Start of DATASET RECORDS

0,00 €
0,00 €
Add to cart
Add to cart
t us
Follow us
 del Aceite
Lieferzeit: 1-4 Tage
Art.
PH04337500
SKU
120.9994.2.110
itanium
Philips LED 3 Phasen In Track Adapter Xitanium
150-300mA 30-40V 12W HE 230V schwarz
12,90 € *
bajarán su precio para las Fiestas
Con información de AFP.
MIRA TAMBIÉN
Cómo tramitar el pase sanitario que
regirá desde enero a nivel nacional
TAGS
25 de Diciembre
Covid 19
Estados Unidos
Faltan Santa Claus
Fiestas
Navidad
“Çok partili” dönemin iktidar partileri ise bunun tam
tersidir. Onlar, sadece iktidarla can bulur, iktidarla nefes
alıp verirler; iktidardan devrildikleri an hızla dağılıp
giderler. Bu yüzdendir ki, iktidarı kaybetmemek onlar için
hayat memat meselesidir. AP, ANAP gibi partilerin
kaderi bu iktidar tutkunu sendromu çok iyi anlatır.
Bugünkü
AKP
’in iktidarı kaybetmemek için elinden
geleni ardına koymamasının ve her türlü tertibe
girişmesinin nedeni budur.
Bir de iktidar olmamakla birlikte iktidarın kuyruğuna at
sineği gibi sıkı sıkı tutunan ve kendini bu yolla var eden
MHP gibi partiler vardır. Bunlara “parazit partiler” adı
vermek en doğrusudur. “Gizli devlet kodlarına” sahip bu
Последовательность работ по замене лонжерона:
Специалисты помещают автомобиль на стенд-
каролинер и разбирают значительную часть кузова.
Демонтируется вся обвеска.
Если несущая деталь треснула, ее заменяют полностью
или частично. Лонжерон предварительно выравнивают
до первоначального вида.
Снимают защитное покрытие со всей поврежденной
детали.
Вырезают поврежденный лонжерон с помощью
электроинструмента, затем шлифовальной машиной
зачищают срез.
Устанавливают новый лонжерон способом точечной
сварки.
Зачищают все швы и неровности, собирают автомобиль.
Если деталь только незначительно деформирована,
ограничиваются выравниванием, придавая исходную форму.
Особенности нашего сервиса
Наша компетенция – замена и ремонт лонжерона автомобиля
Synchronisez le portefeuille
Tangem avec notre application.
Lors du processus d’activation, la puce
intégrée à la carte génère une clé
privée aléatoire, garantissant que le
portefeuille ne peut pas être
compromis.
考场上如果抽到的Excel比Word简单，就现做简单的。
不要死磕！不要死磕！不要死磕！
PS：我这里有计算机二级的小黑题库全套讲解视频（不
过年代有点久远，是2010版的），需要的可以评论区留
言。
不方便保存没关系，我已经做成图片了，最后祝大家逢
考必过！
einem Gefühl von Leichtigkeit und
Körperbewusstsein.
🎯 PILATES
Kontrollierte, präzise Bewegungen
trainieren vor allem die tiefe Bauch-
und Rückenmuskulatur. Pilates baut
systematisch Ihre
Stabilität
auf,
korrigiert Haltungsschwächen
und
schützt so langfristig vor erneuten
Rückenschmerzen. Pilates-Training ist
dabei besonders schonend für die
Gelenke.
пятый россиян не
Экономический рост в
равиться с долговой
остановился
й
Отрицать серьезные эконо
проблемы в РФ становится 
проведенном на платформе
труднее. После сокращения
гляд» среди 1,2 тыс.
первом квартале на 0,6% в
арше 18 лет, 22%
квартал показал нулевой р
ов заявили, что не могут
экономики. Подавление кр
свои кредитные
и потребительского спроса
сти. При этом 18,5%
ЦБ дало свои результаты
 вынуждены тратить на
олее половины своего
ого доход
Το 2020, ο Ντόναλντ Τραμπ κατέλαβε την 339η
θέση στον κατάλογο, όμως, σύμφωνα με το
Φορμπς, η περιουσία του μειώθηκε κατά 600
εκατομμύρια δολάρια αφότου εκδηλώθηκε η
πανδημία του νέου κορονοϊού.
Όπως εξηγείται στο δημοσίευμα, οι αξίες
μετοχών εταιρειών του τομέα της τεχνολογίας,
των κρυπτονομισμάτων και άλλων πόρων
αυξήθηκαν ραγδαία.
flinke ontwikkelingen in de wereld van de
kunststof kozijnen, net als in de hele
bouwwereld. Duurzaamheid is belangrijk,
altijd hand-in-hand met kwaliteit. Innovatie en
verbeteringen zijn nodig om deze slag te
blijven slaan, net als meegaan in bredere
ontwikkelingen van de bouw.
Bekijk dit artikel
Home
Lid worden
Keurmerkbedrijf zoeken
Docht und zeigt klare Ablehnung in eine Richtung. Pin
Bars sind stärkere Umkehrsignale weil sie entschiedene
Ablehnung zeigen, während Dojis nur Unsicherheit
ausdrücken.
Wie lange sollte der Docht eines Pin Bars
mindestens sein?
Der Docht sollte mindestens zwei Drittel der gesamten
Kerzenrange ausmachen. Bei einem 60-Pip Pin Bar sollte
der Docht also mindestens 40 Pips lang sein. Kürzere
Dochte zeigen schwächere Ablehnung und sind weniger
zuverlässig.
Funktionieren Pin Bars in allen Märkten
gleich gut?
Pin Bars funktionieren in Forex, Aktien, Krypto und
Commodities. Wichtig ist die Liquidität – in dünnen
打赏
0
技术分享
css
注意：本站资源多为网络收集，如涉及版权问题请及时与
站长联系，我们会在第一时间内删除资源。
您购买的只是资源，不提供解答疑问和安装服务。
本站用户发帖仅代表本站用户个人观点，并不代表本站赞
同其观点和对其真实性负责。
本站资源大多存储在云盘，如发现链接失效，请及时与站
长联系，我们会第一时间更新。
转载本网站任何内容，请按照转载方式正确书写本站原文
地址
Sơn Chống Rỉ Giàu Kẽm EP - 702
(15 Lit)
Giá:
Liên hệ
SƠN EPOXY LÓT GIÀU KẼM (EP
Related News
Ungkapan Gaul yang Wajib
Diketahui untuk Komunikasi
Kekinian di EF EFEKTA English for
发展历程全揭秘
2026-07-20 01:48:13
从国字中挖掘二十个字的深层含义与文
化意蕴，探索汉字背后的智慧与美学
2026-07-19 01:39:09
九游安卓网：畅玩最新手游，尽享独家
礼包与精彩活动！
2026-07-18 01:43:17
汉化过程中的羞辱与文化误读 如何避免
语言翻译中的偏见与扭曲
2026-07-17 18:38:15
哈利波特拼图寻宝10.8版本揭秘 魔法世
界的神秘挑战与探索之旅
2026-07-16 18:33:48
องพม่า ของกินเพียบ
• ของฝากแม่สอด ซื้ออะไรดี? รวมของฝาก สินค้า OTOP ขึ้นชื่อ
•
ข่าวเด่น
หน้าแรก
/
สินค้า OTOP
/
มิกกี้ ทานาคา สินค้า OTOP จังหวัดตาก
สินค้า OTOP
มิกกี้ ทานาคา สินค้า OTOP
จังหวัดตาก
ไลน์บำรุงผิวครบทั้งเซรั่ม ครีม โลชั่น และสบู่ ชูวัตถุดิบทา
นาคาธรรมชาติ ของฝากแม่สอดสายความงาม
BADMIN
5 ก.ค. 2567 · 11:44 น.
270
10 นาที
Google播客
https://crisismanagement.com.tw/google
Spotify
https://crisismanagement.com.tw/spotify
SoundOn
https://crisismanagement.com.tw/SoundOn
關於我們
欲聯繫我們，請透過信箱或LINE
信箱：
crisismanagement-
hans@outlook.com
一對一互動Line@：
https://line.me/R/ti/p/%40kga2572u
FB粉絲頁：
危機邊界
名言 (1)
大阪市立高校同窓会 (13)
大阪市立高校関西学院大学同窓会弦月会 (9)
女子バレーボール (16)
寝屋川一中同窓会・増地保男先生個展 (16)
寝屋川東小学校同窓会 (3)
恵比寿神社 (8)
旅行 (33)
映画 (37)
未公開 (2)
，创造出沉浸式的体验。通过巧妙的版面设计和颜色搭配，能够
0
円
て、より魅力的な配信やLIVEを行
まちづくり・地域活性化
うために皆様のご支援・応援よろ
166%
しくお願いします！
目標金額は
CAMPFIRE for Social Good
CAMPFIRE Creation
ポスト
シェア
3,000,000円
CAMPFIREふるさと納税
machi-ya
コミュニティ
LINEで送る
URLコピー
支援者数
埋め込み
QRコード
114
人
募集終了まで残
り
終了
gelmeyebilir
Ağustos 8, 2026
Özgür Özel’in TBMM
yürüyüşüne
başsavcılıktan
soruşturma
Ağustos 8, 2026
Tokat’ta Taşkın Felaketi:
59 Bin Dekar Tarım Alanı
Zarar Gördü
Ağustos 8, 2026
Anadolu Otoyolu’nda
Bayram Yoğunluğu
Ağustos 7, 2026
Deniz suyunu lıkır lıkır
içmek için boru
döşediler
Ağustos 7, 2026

End of DATASET RECORDS

> _YOUR OBJECTIVE_: Return, word for word, the stretch of the entries from their start through the line containing "MIRA TAMBIÉN". Include both the first line and that final line.

> _TASK ANSWER_:
0,00 €
0,00 €
Add to cart
Add to cart
t us
Follow us
 del Aceite
Lieferzeit: 1-4 Tage
Art.
PH04337500
SKU
120.9994.2.110
itanium
Philips LED 3 Phasen In Track Adapter Xitanium
150-300mA 30-40V 12W HE 230V schwarz
12,90 € *
bajarán su precio para las Fiestas
Con información de AFP.
MIRA TAMBIÉN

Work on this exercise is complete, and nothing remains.